The obvious comparison is The Lost World, the previous time the series tried to get the dinosaurs off the island and into the wider world, and this is the better film, more coherent in its escalation and far more confident in its set pieces. The volcano half plays as a bigger, louder Jurassic World; the mansion half is something the franchise has never attempted, closer in spirit to old Universal monster pictures or even King Kong, with its captured beast and its auction of the wondrous. The two halves do not entirely fuse, and the screenplay asks you to swallow some thin plotting to get from one to the other. But the willingness to take the formula somewhere genuinely odd counts for a great deal in a series this far in.

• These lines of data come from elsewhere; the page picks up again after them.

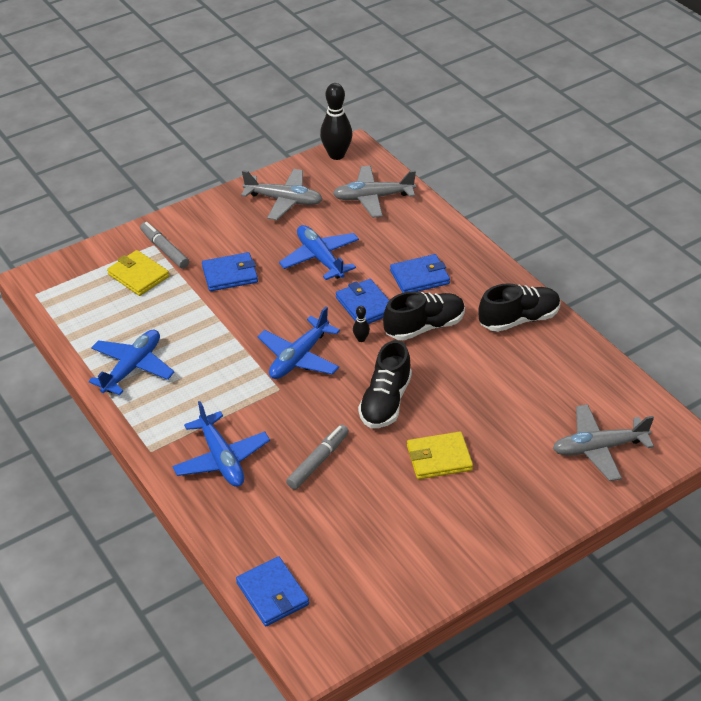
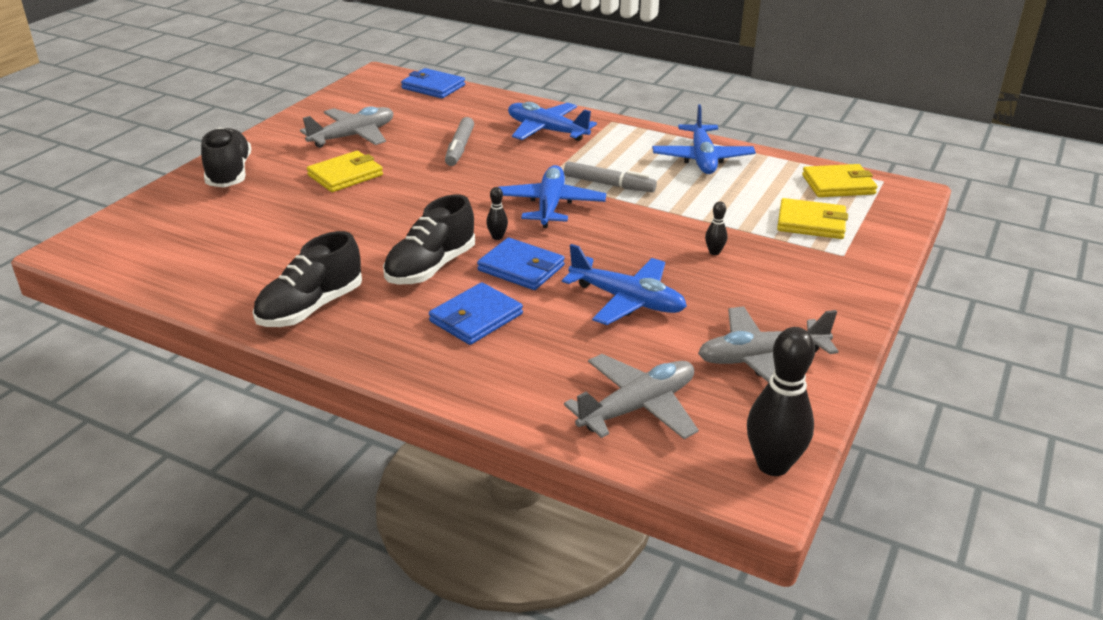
camera: 150 degrees right, 10 degrees down
grey marker [140,222,189,269] -> grey marker moved to [564,161,657,192]
blue wallet [202,252,258,291] -> black bowling pin [705,201,727,255]
black shoe [358,340,412,428] -> black shoe moved to [201,128,251,188]
grey plane [553,404,654,481] -> grey plane moved to [300,106,393,148]
none -> yellow wallet [802,164,877,197]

Critics versus the rest of us

The reviews are not kind. Critics are sitting around 47%, audiences barely higher at 48%, and the recurring complaints are familiar: the plot logic frays, the franchise keeps escalating for its own sake, and the human characters make the convenient mistakes the story requires. Those criticisms are fair on their own terms. Where I part company is on the verdict that follows. The escalation is the point of buying a ticket to a film like this, and Bayona delivers it with more style and atmosphere than the material strictly deserves. A lukewarm critical reception for an entertaining popcorn film is a pattern I have learned to read past.

Verdict

This is a film I enjoyed rather more than I can entirely defend, and I am content with that. It is loud, occasionally daft, and held together by a director working well above his brief. The volcano sequence is a proper spectacle, the gothic second half is the most distinctive thing the franchise has done, and Pratt and Howard remain good company throughout. It will not change anyone’s mind about big-budget sequels, and it does not need to. As a rainy-afternoon creature feature with genuine craft in the frame, it does the job and then some, and I would happily watch it again. 810.

Availability: On general release in UK cinemas now, with 3D and IMAX showings worth seeking out for the volcano set piece. A DVD and Blu-ray release will follow later in the year.


Update

Added since this review first appeared: the trilogy was rounded off by Jurassic World Dominion (2022), which finally let the dinosaurs loose across the wider world the ending of this film promised, to a markedly cooler reception than even this one received. Bayona moved on to other projects, and Fallen Kingdom has settled into its reputation as the odd, gothic middle chapter, the one entry in the modern run that tried something genuinely different with the formula. It is now widely available on disc and digital and streams on various platforms depending on region.


BBFC content advice

BBFC 12A certificate

Rated 12A by the BBFC for moderate threat, occasional bloody moments, action violence. The notes below may contain spoilers.

Violence: Action violence and occasional bloody moments include blood on a dinosaur’s teeth as a dinosaur bites off a man’s arm before devouring him, and elbow blows, taser shots and punches as a man evades bad guys and dinosaurs.

Threat and horror: Moderate threat includes a man and a woman trying to escape a vehicle rapidly filling with water and a girl hiding in terror in her bed as a dinosaur scrapes a talon on her bedclothes.

Language: There is some mild bad language, such as ‘piss’, ‘bloody’ and ‘shit’.

Injury detail: There is some sight of the blood in the aftermath of violence and dinosaur attacks.

Alcohol and smoking: Adult characters drink alcohol.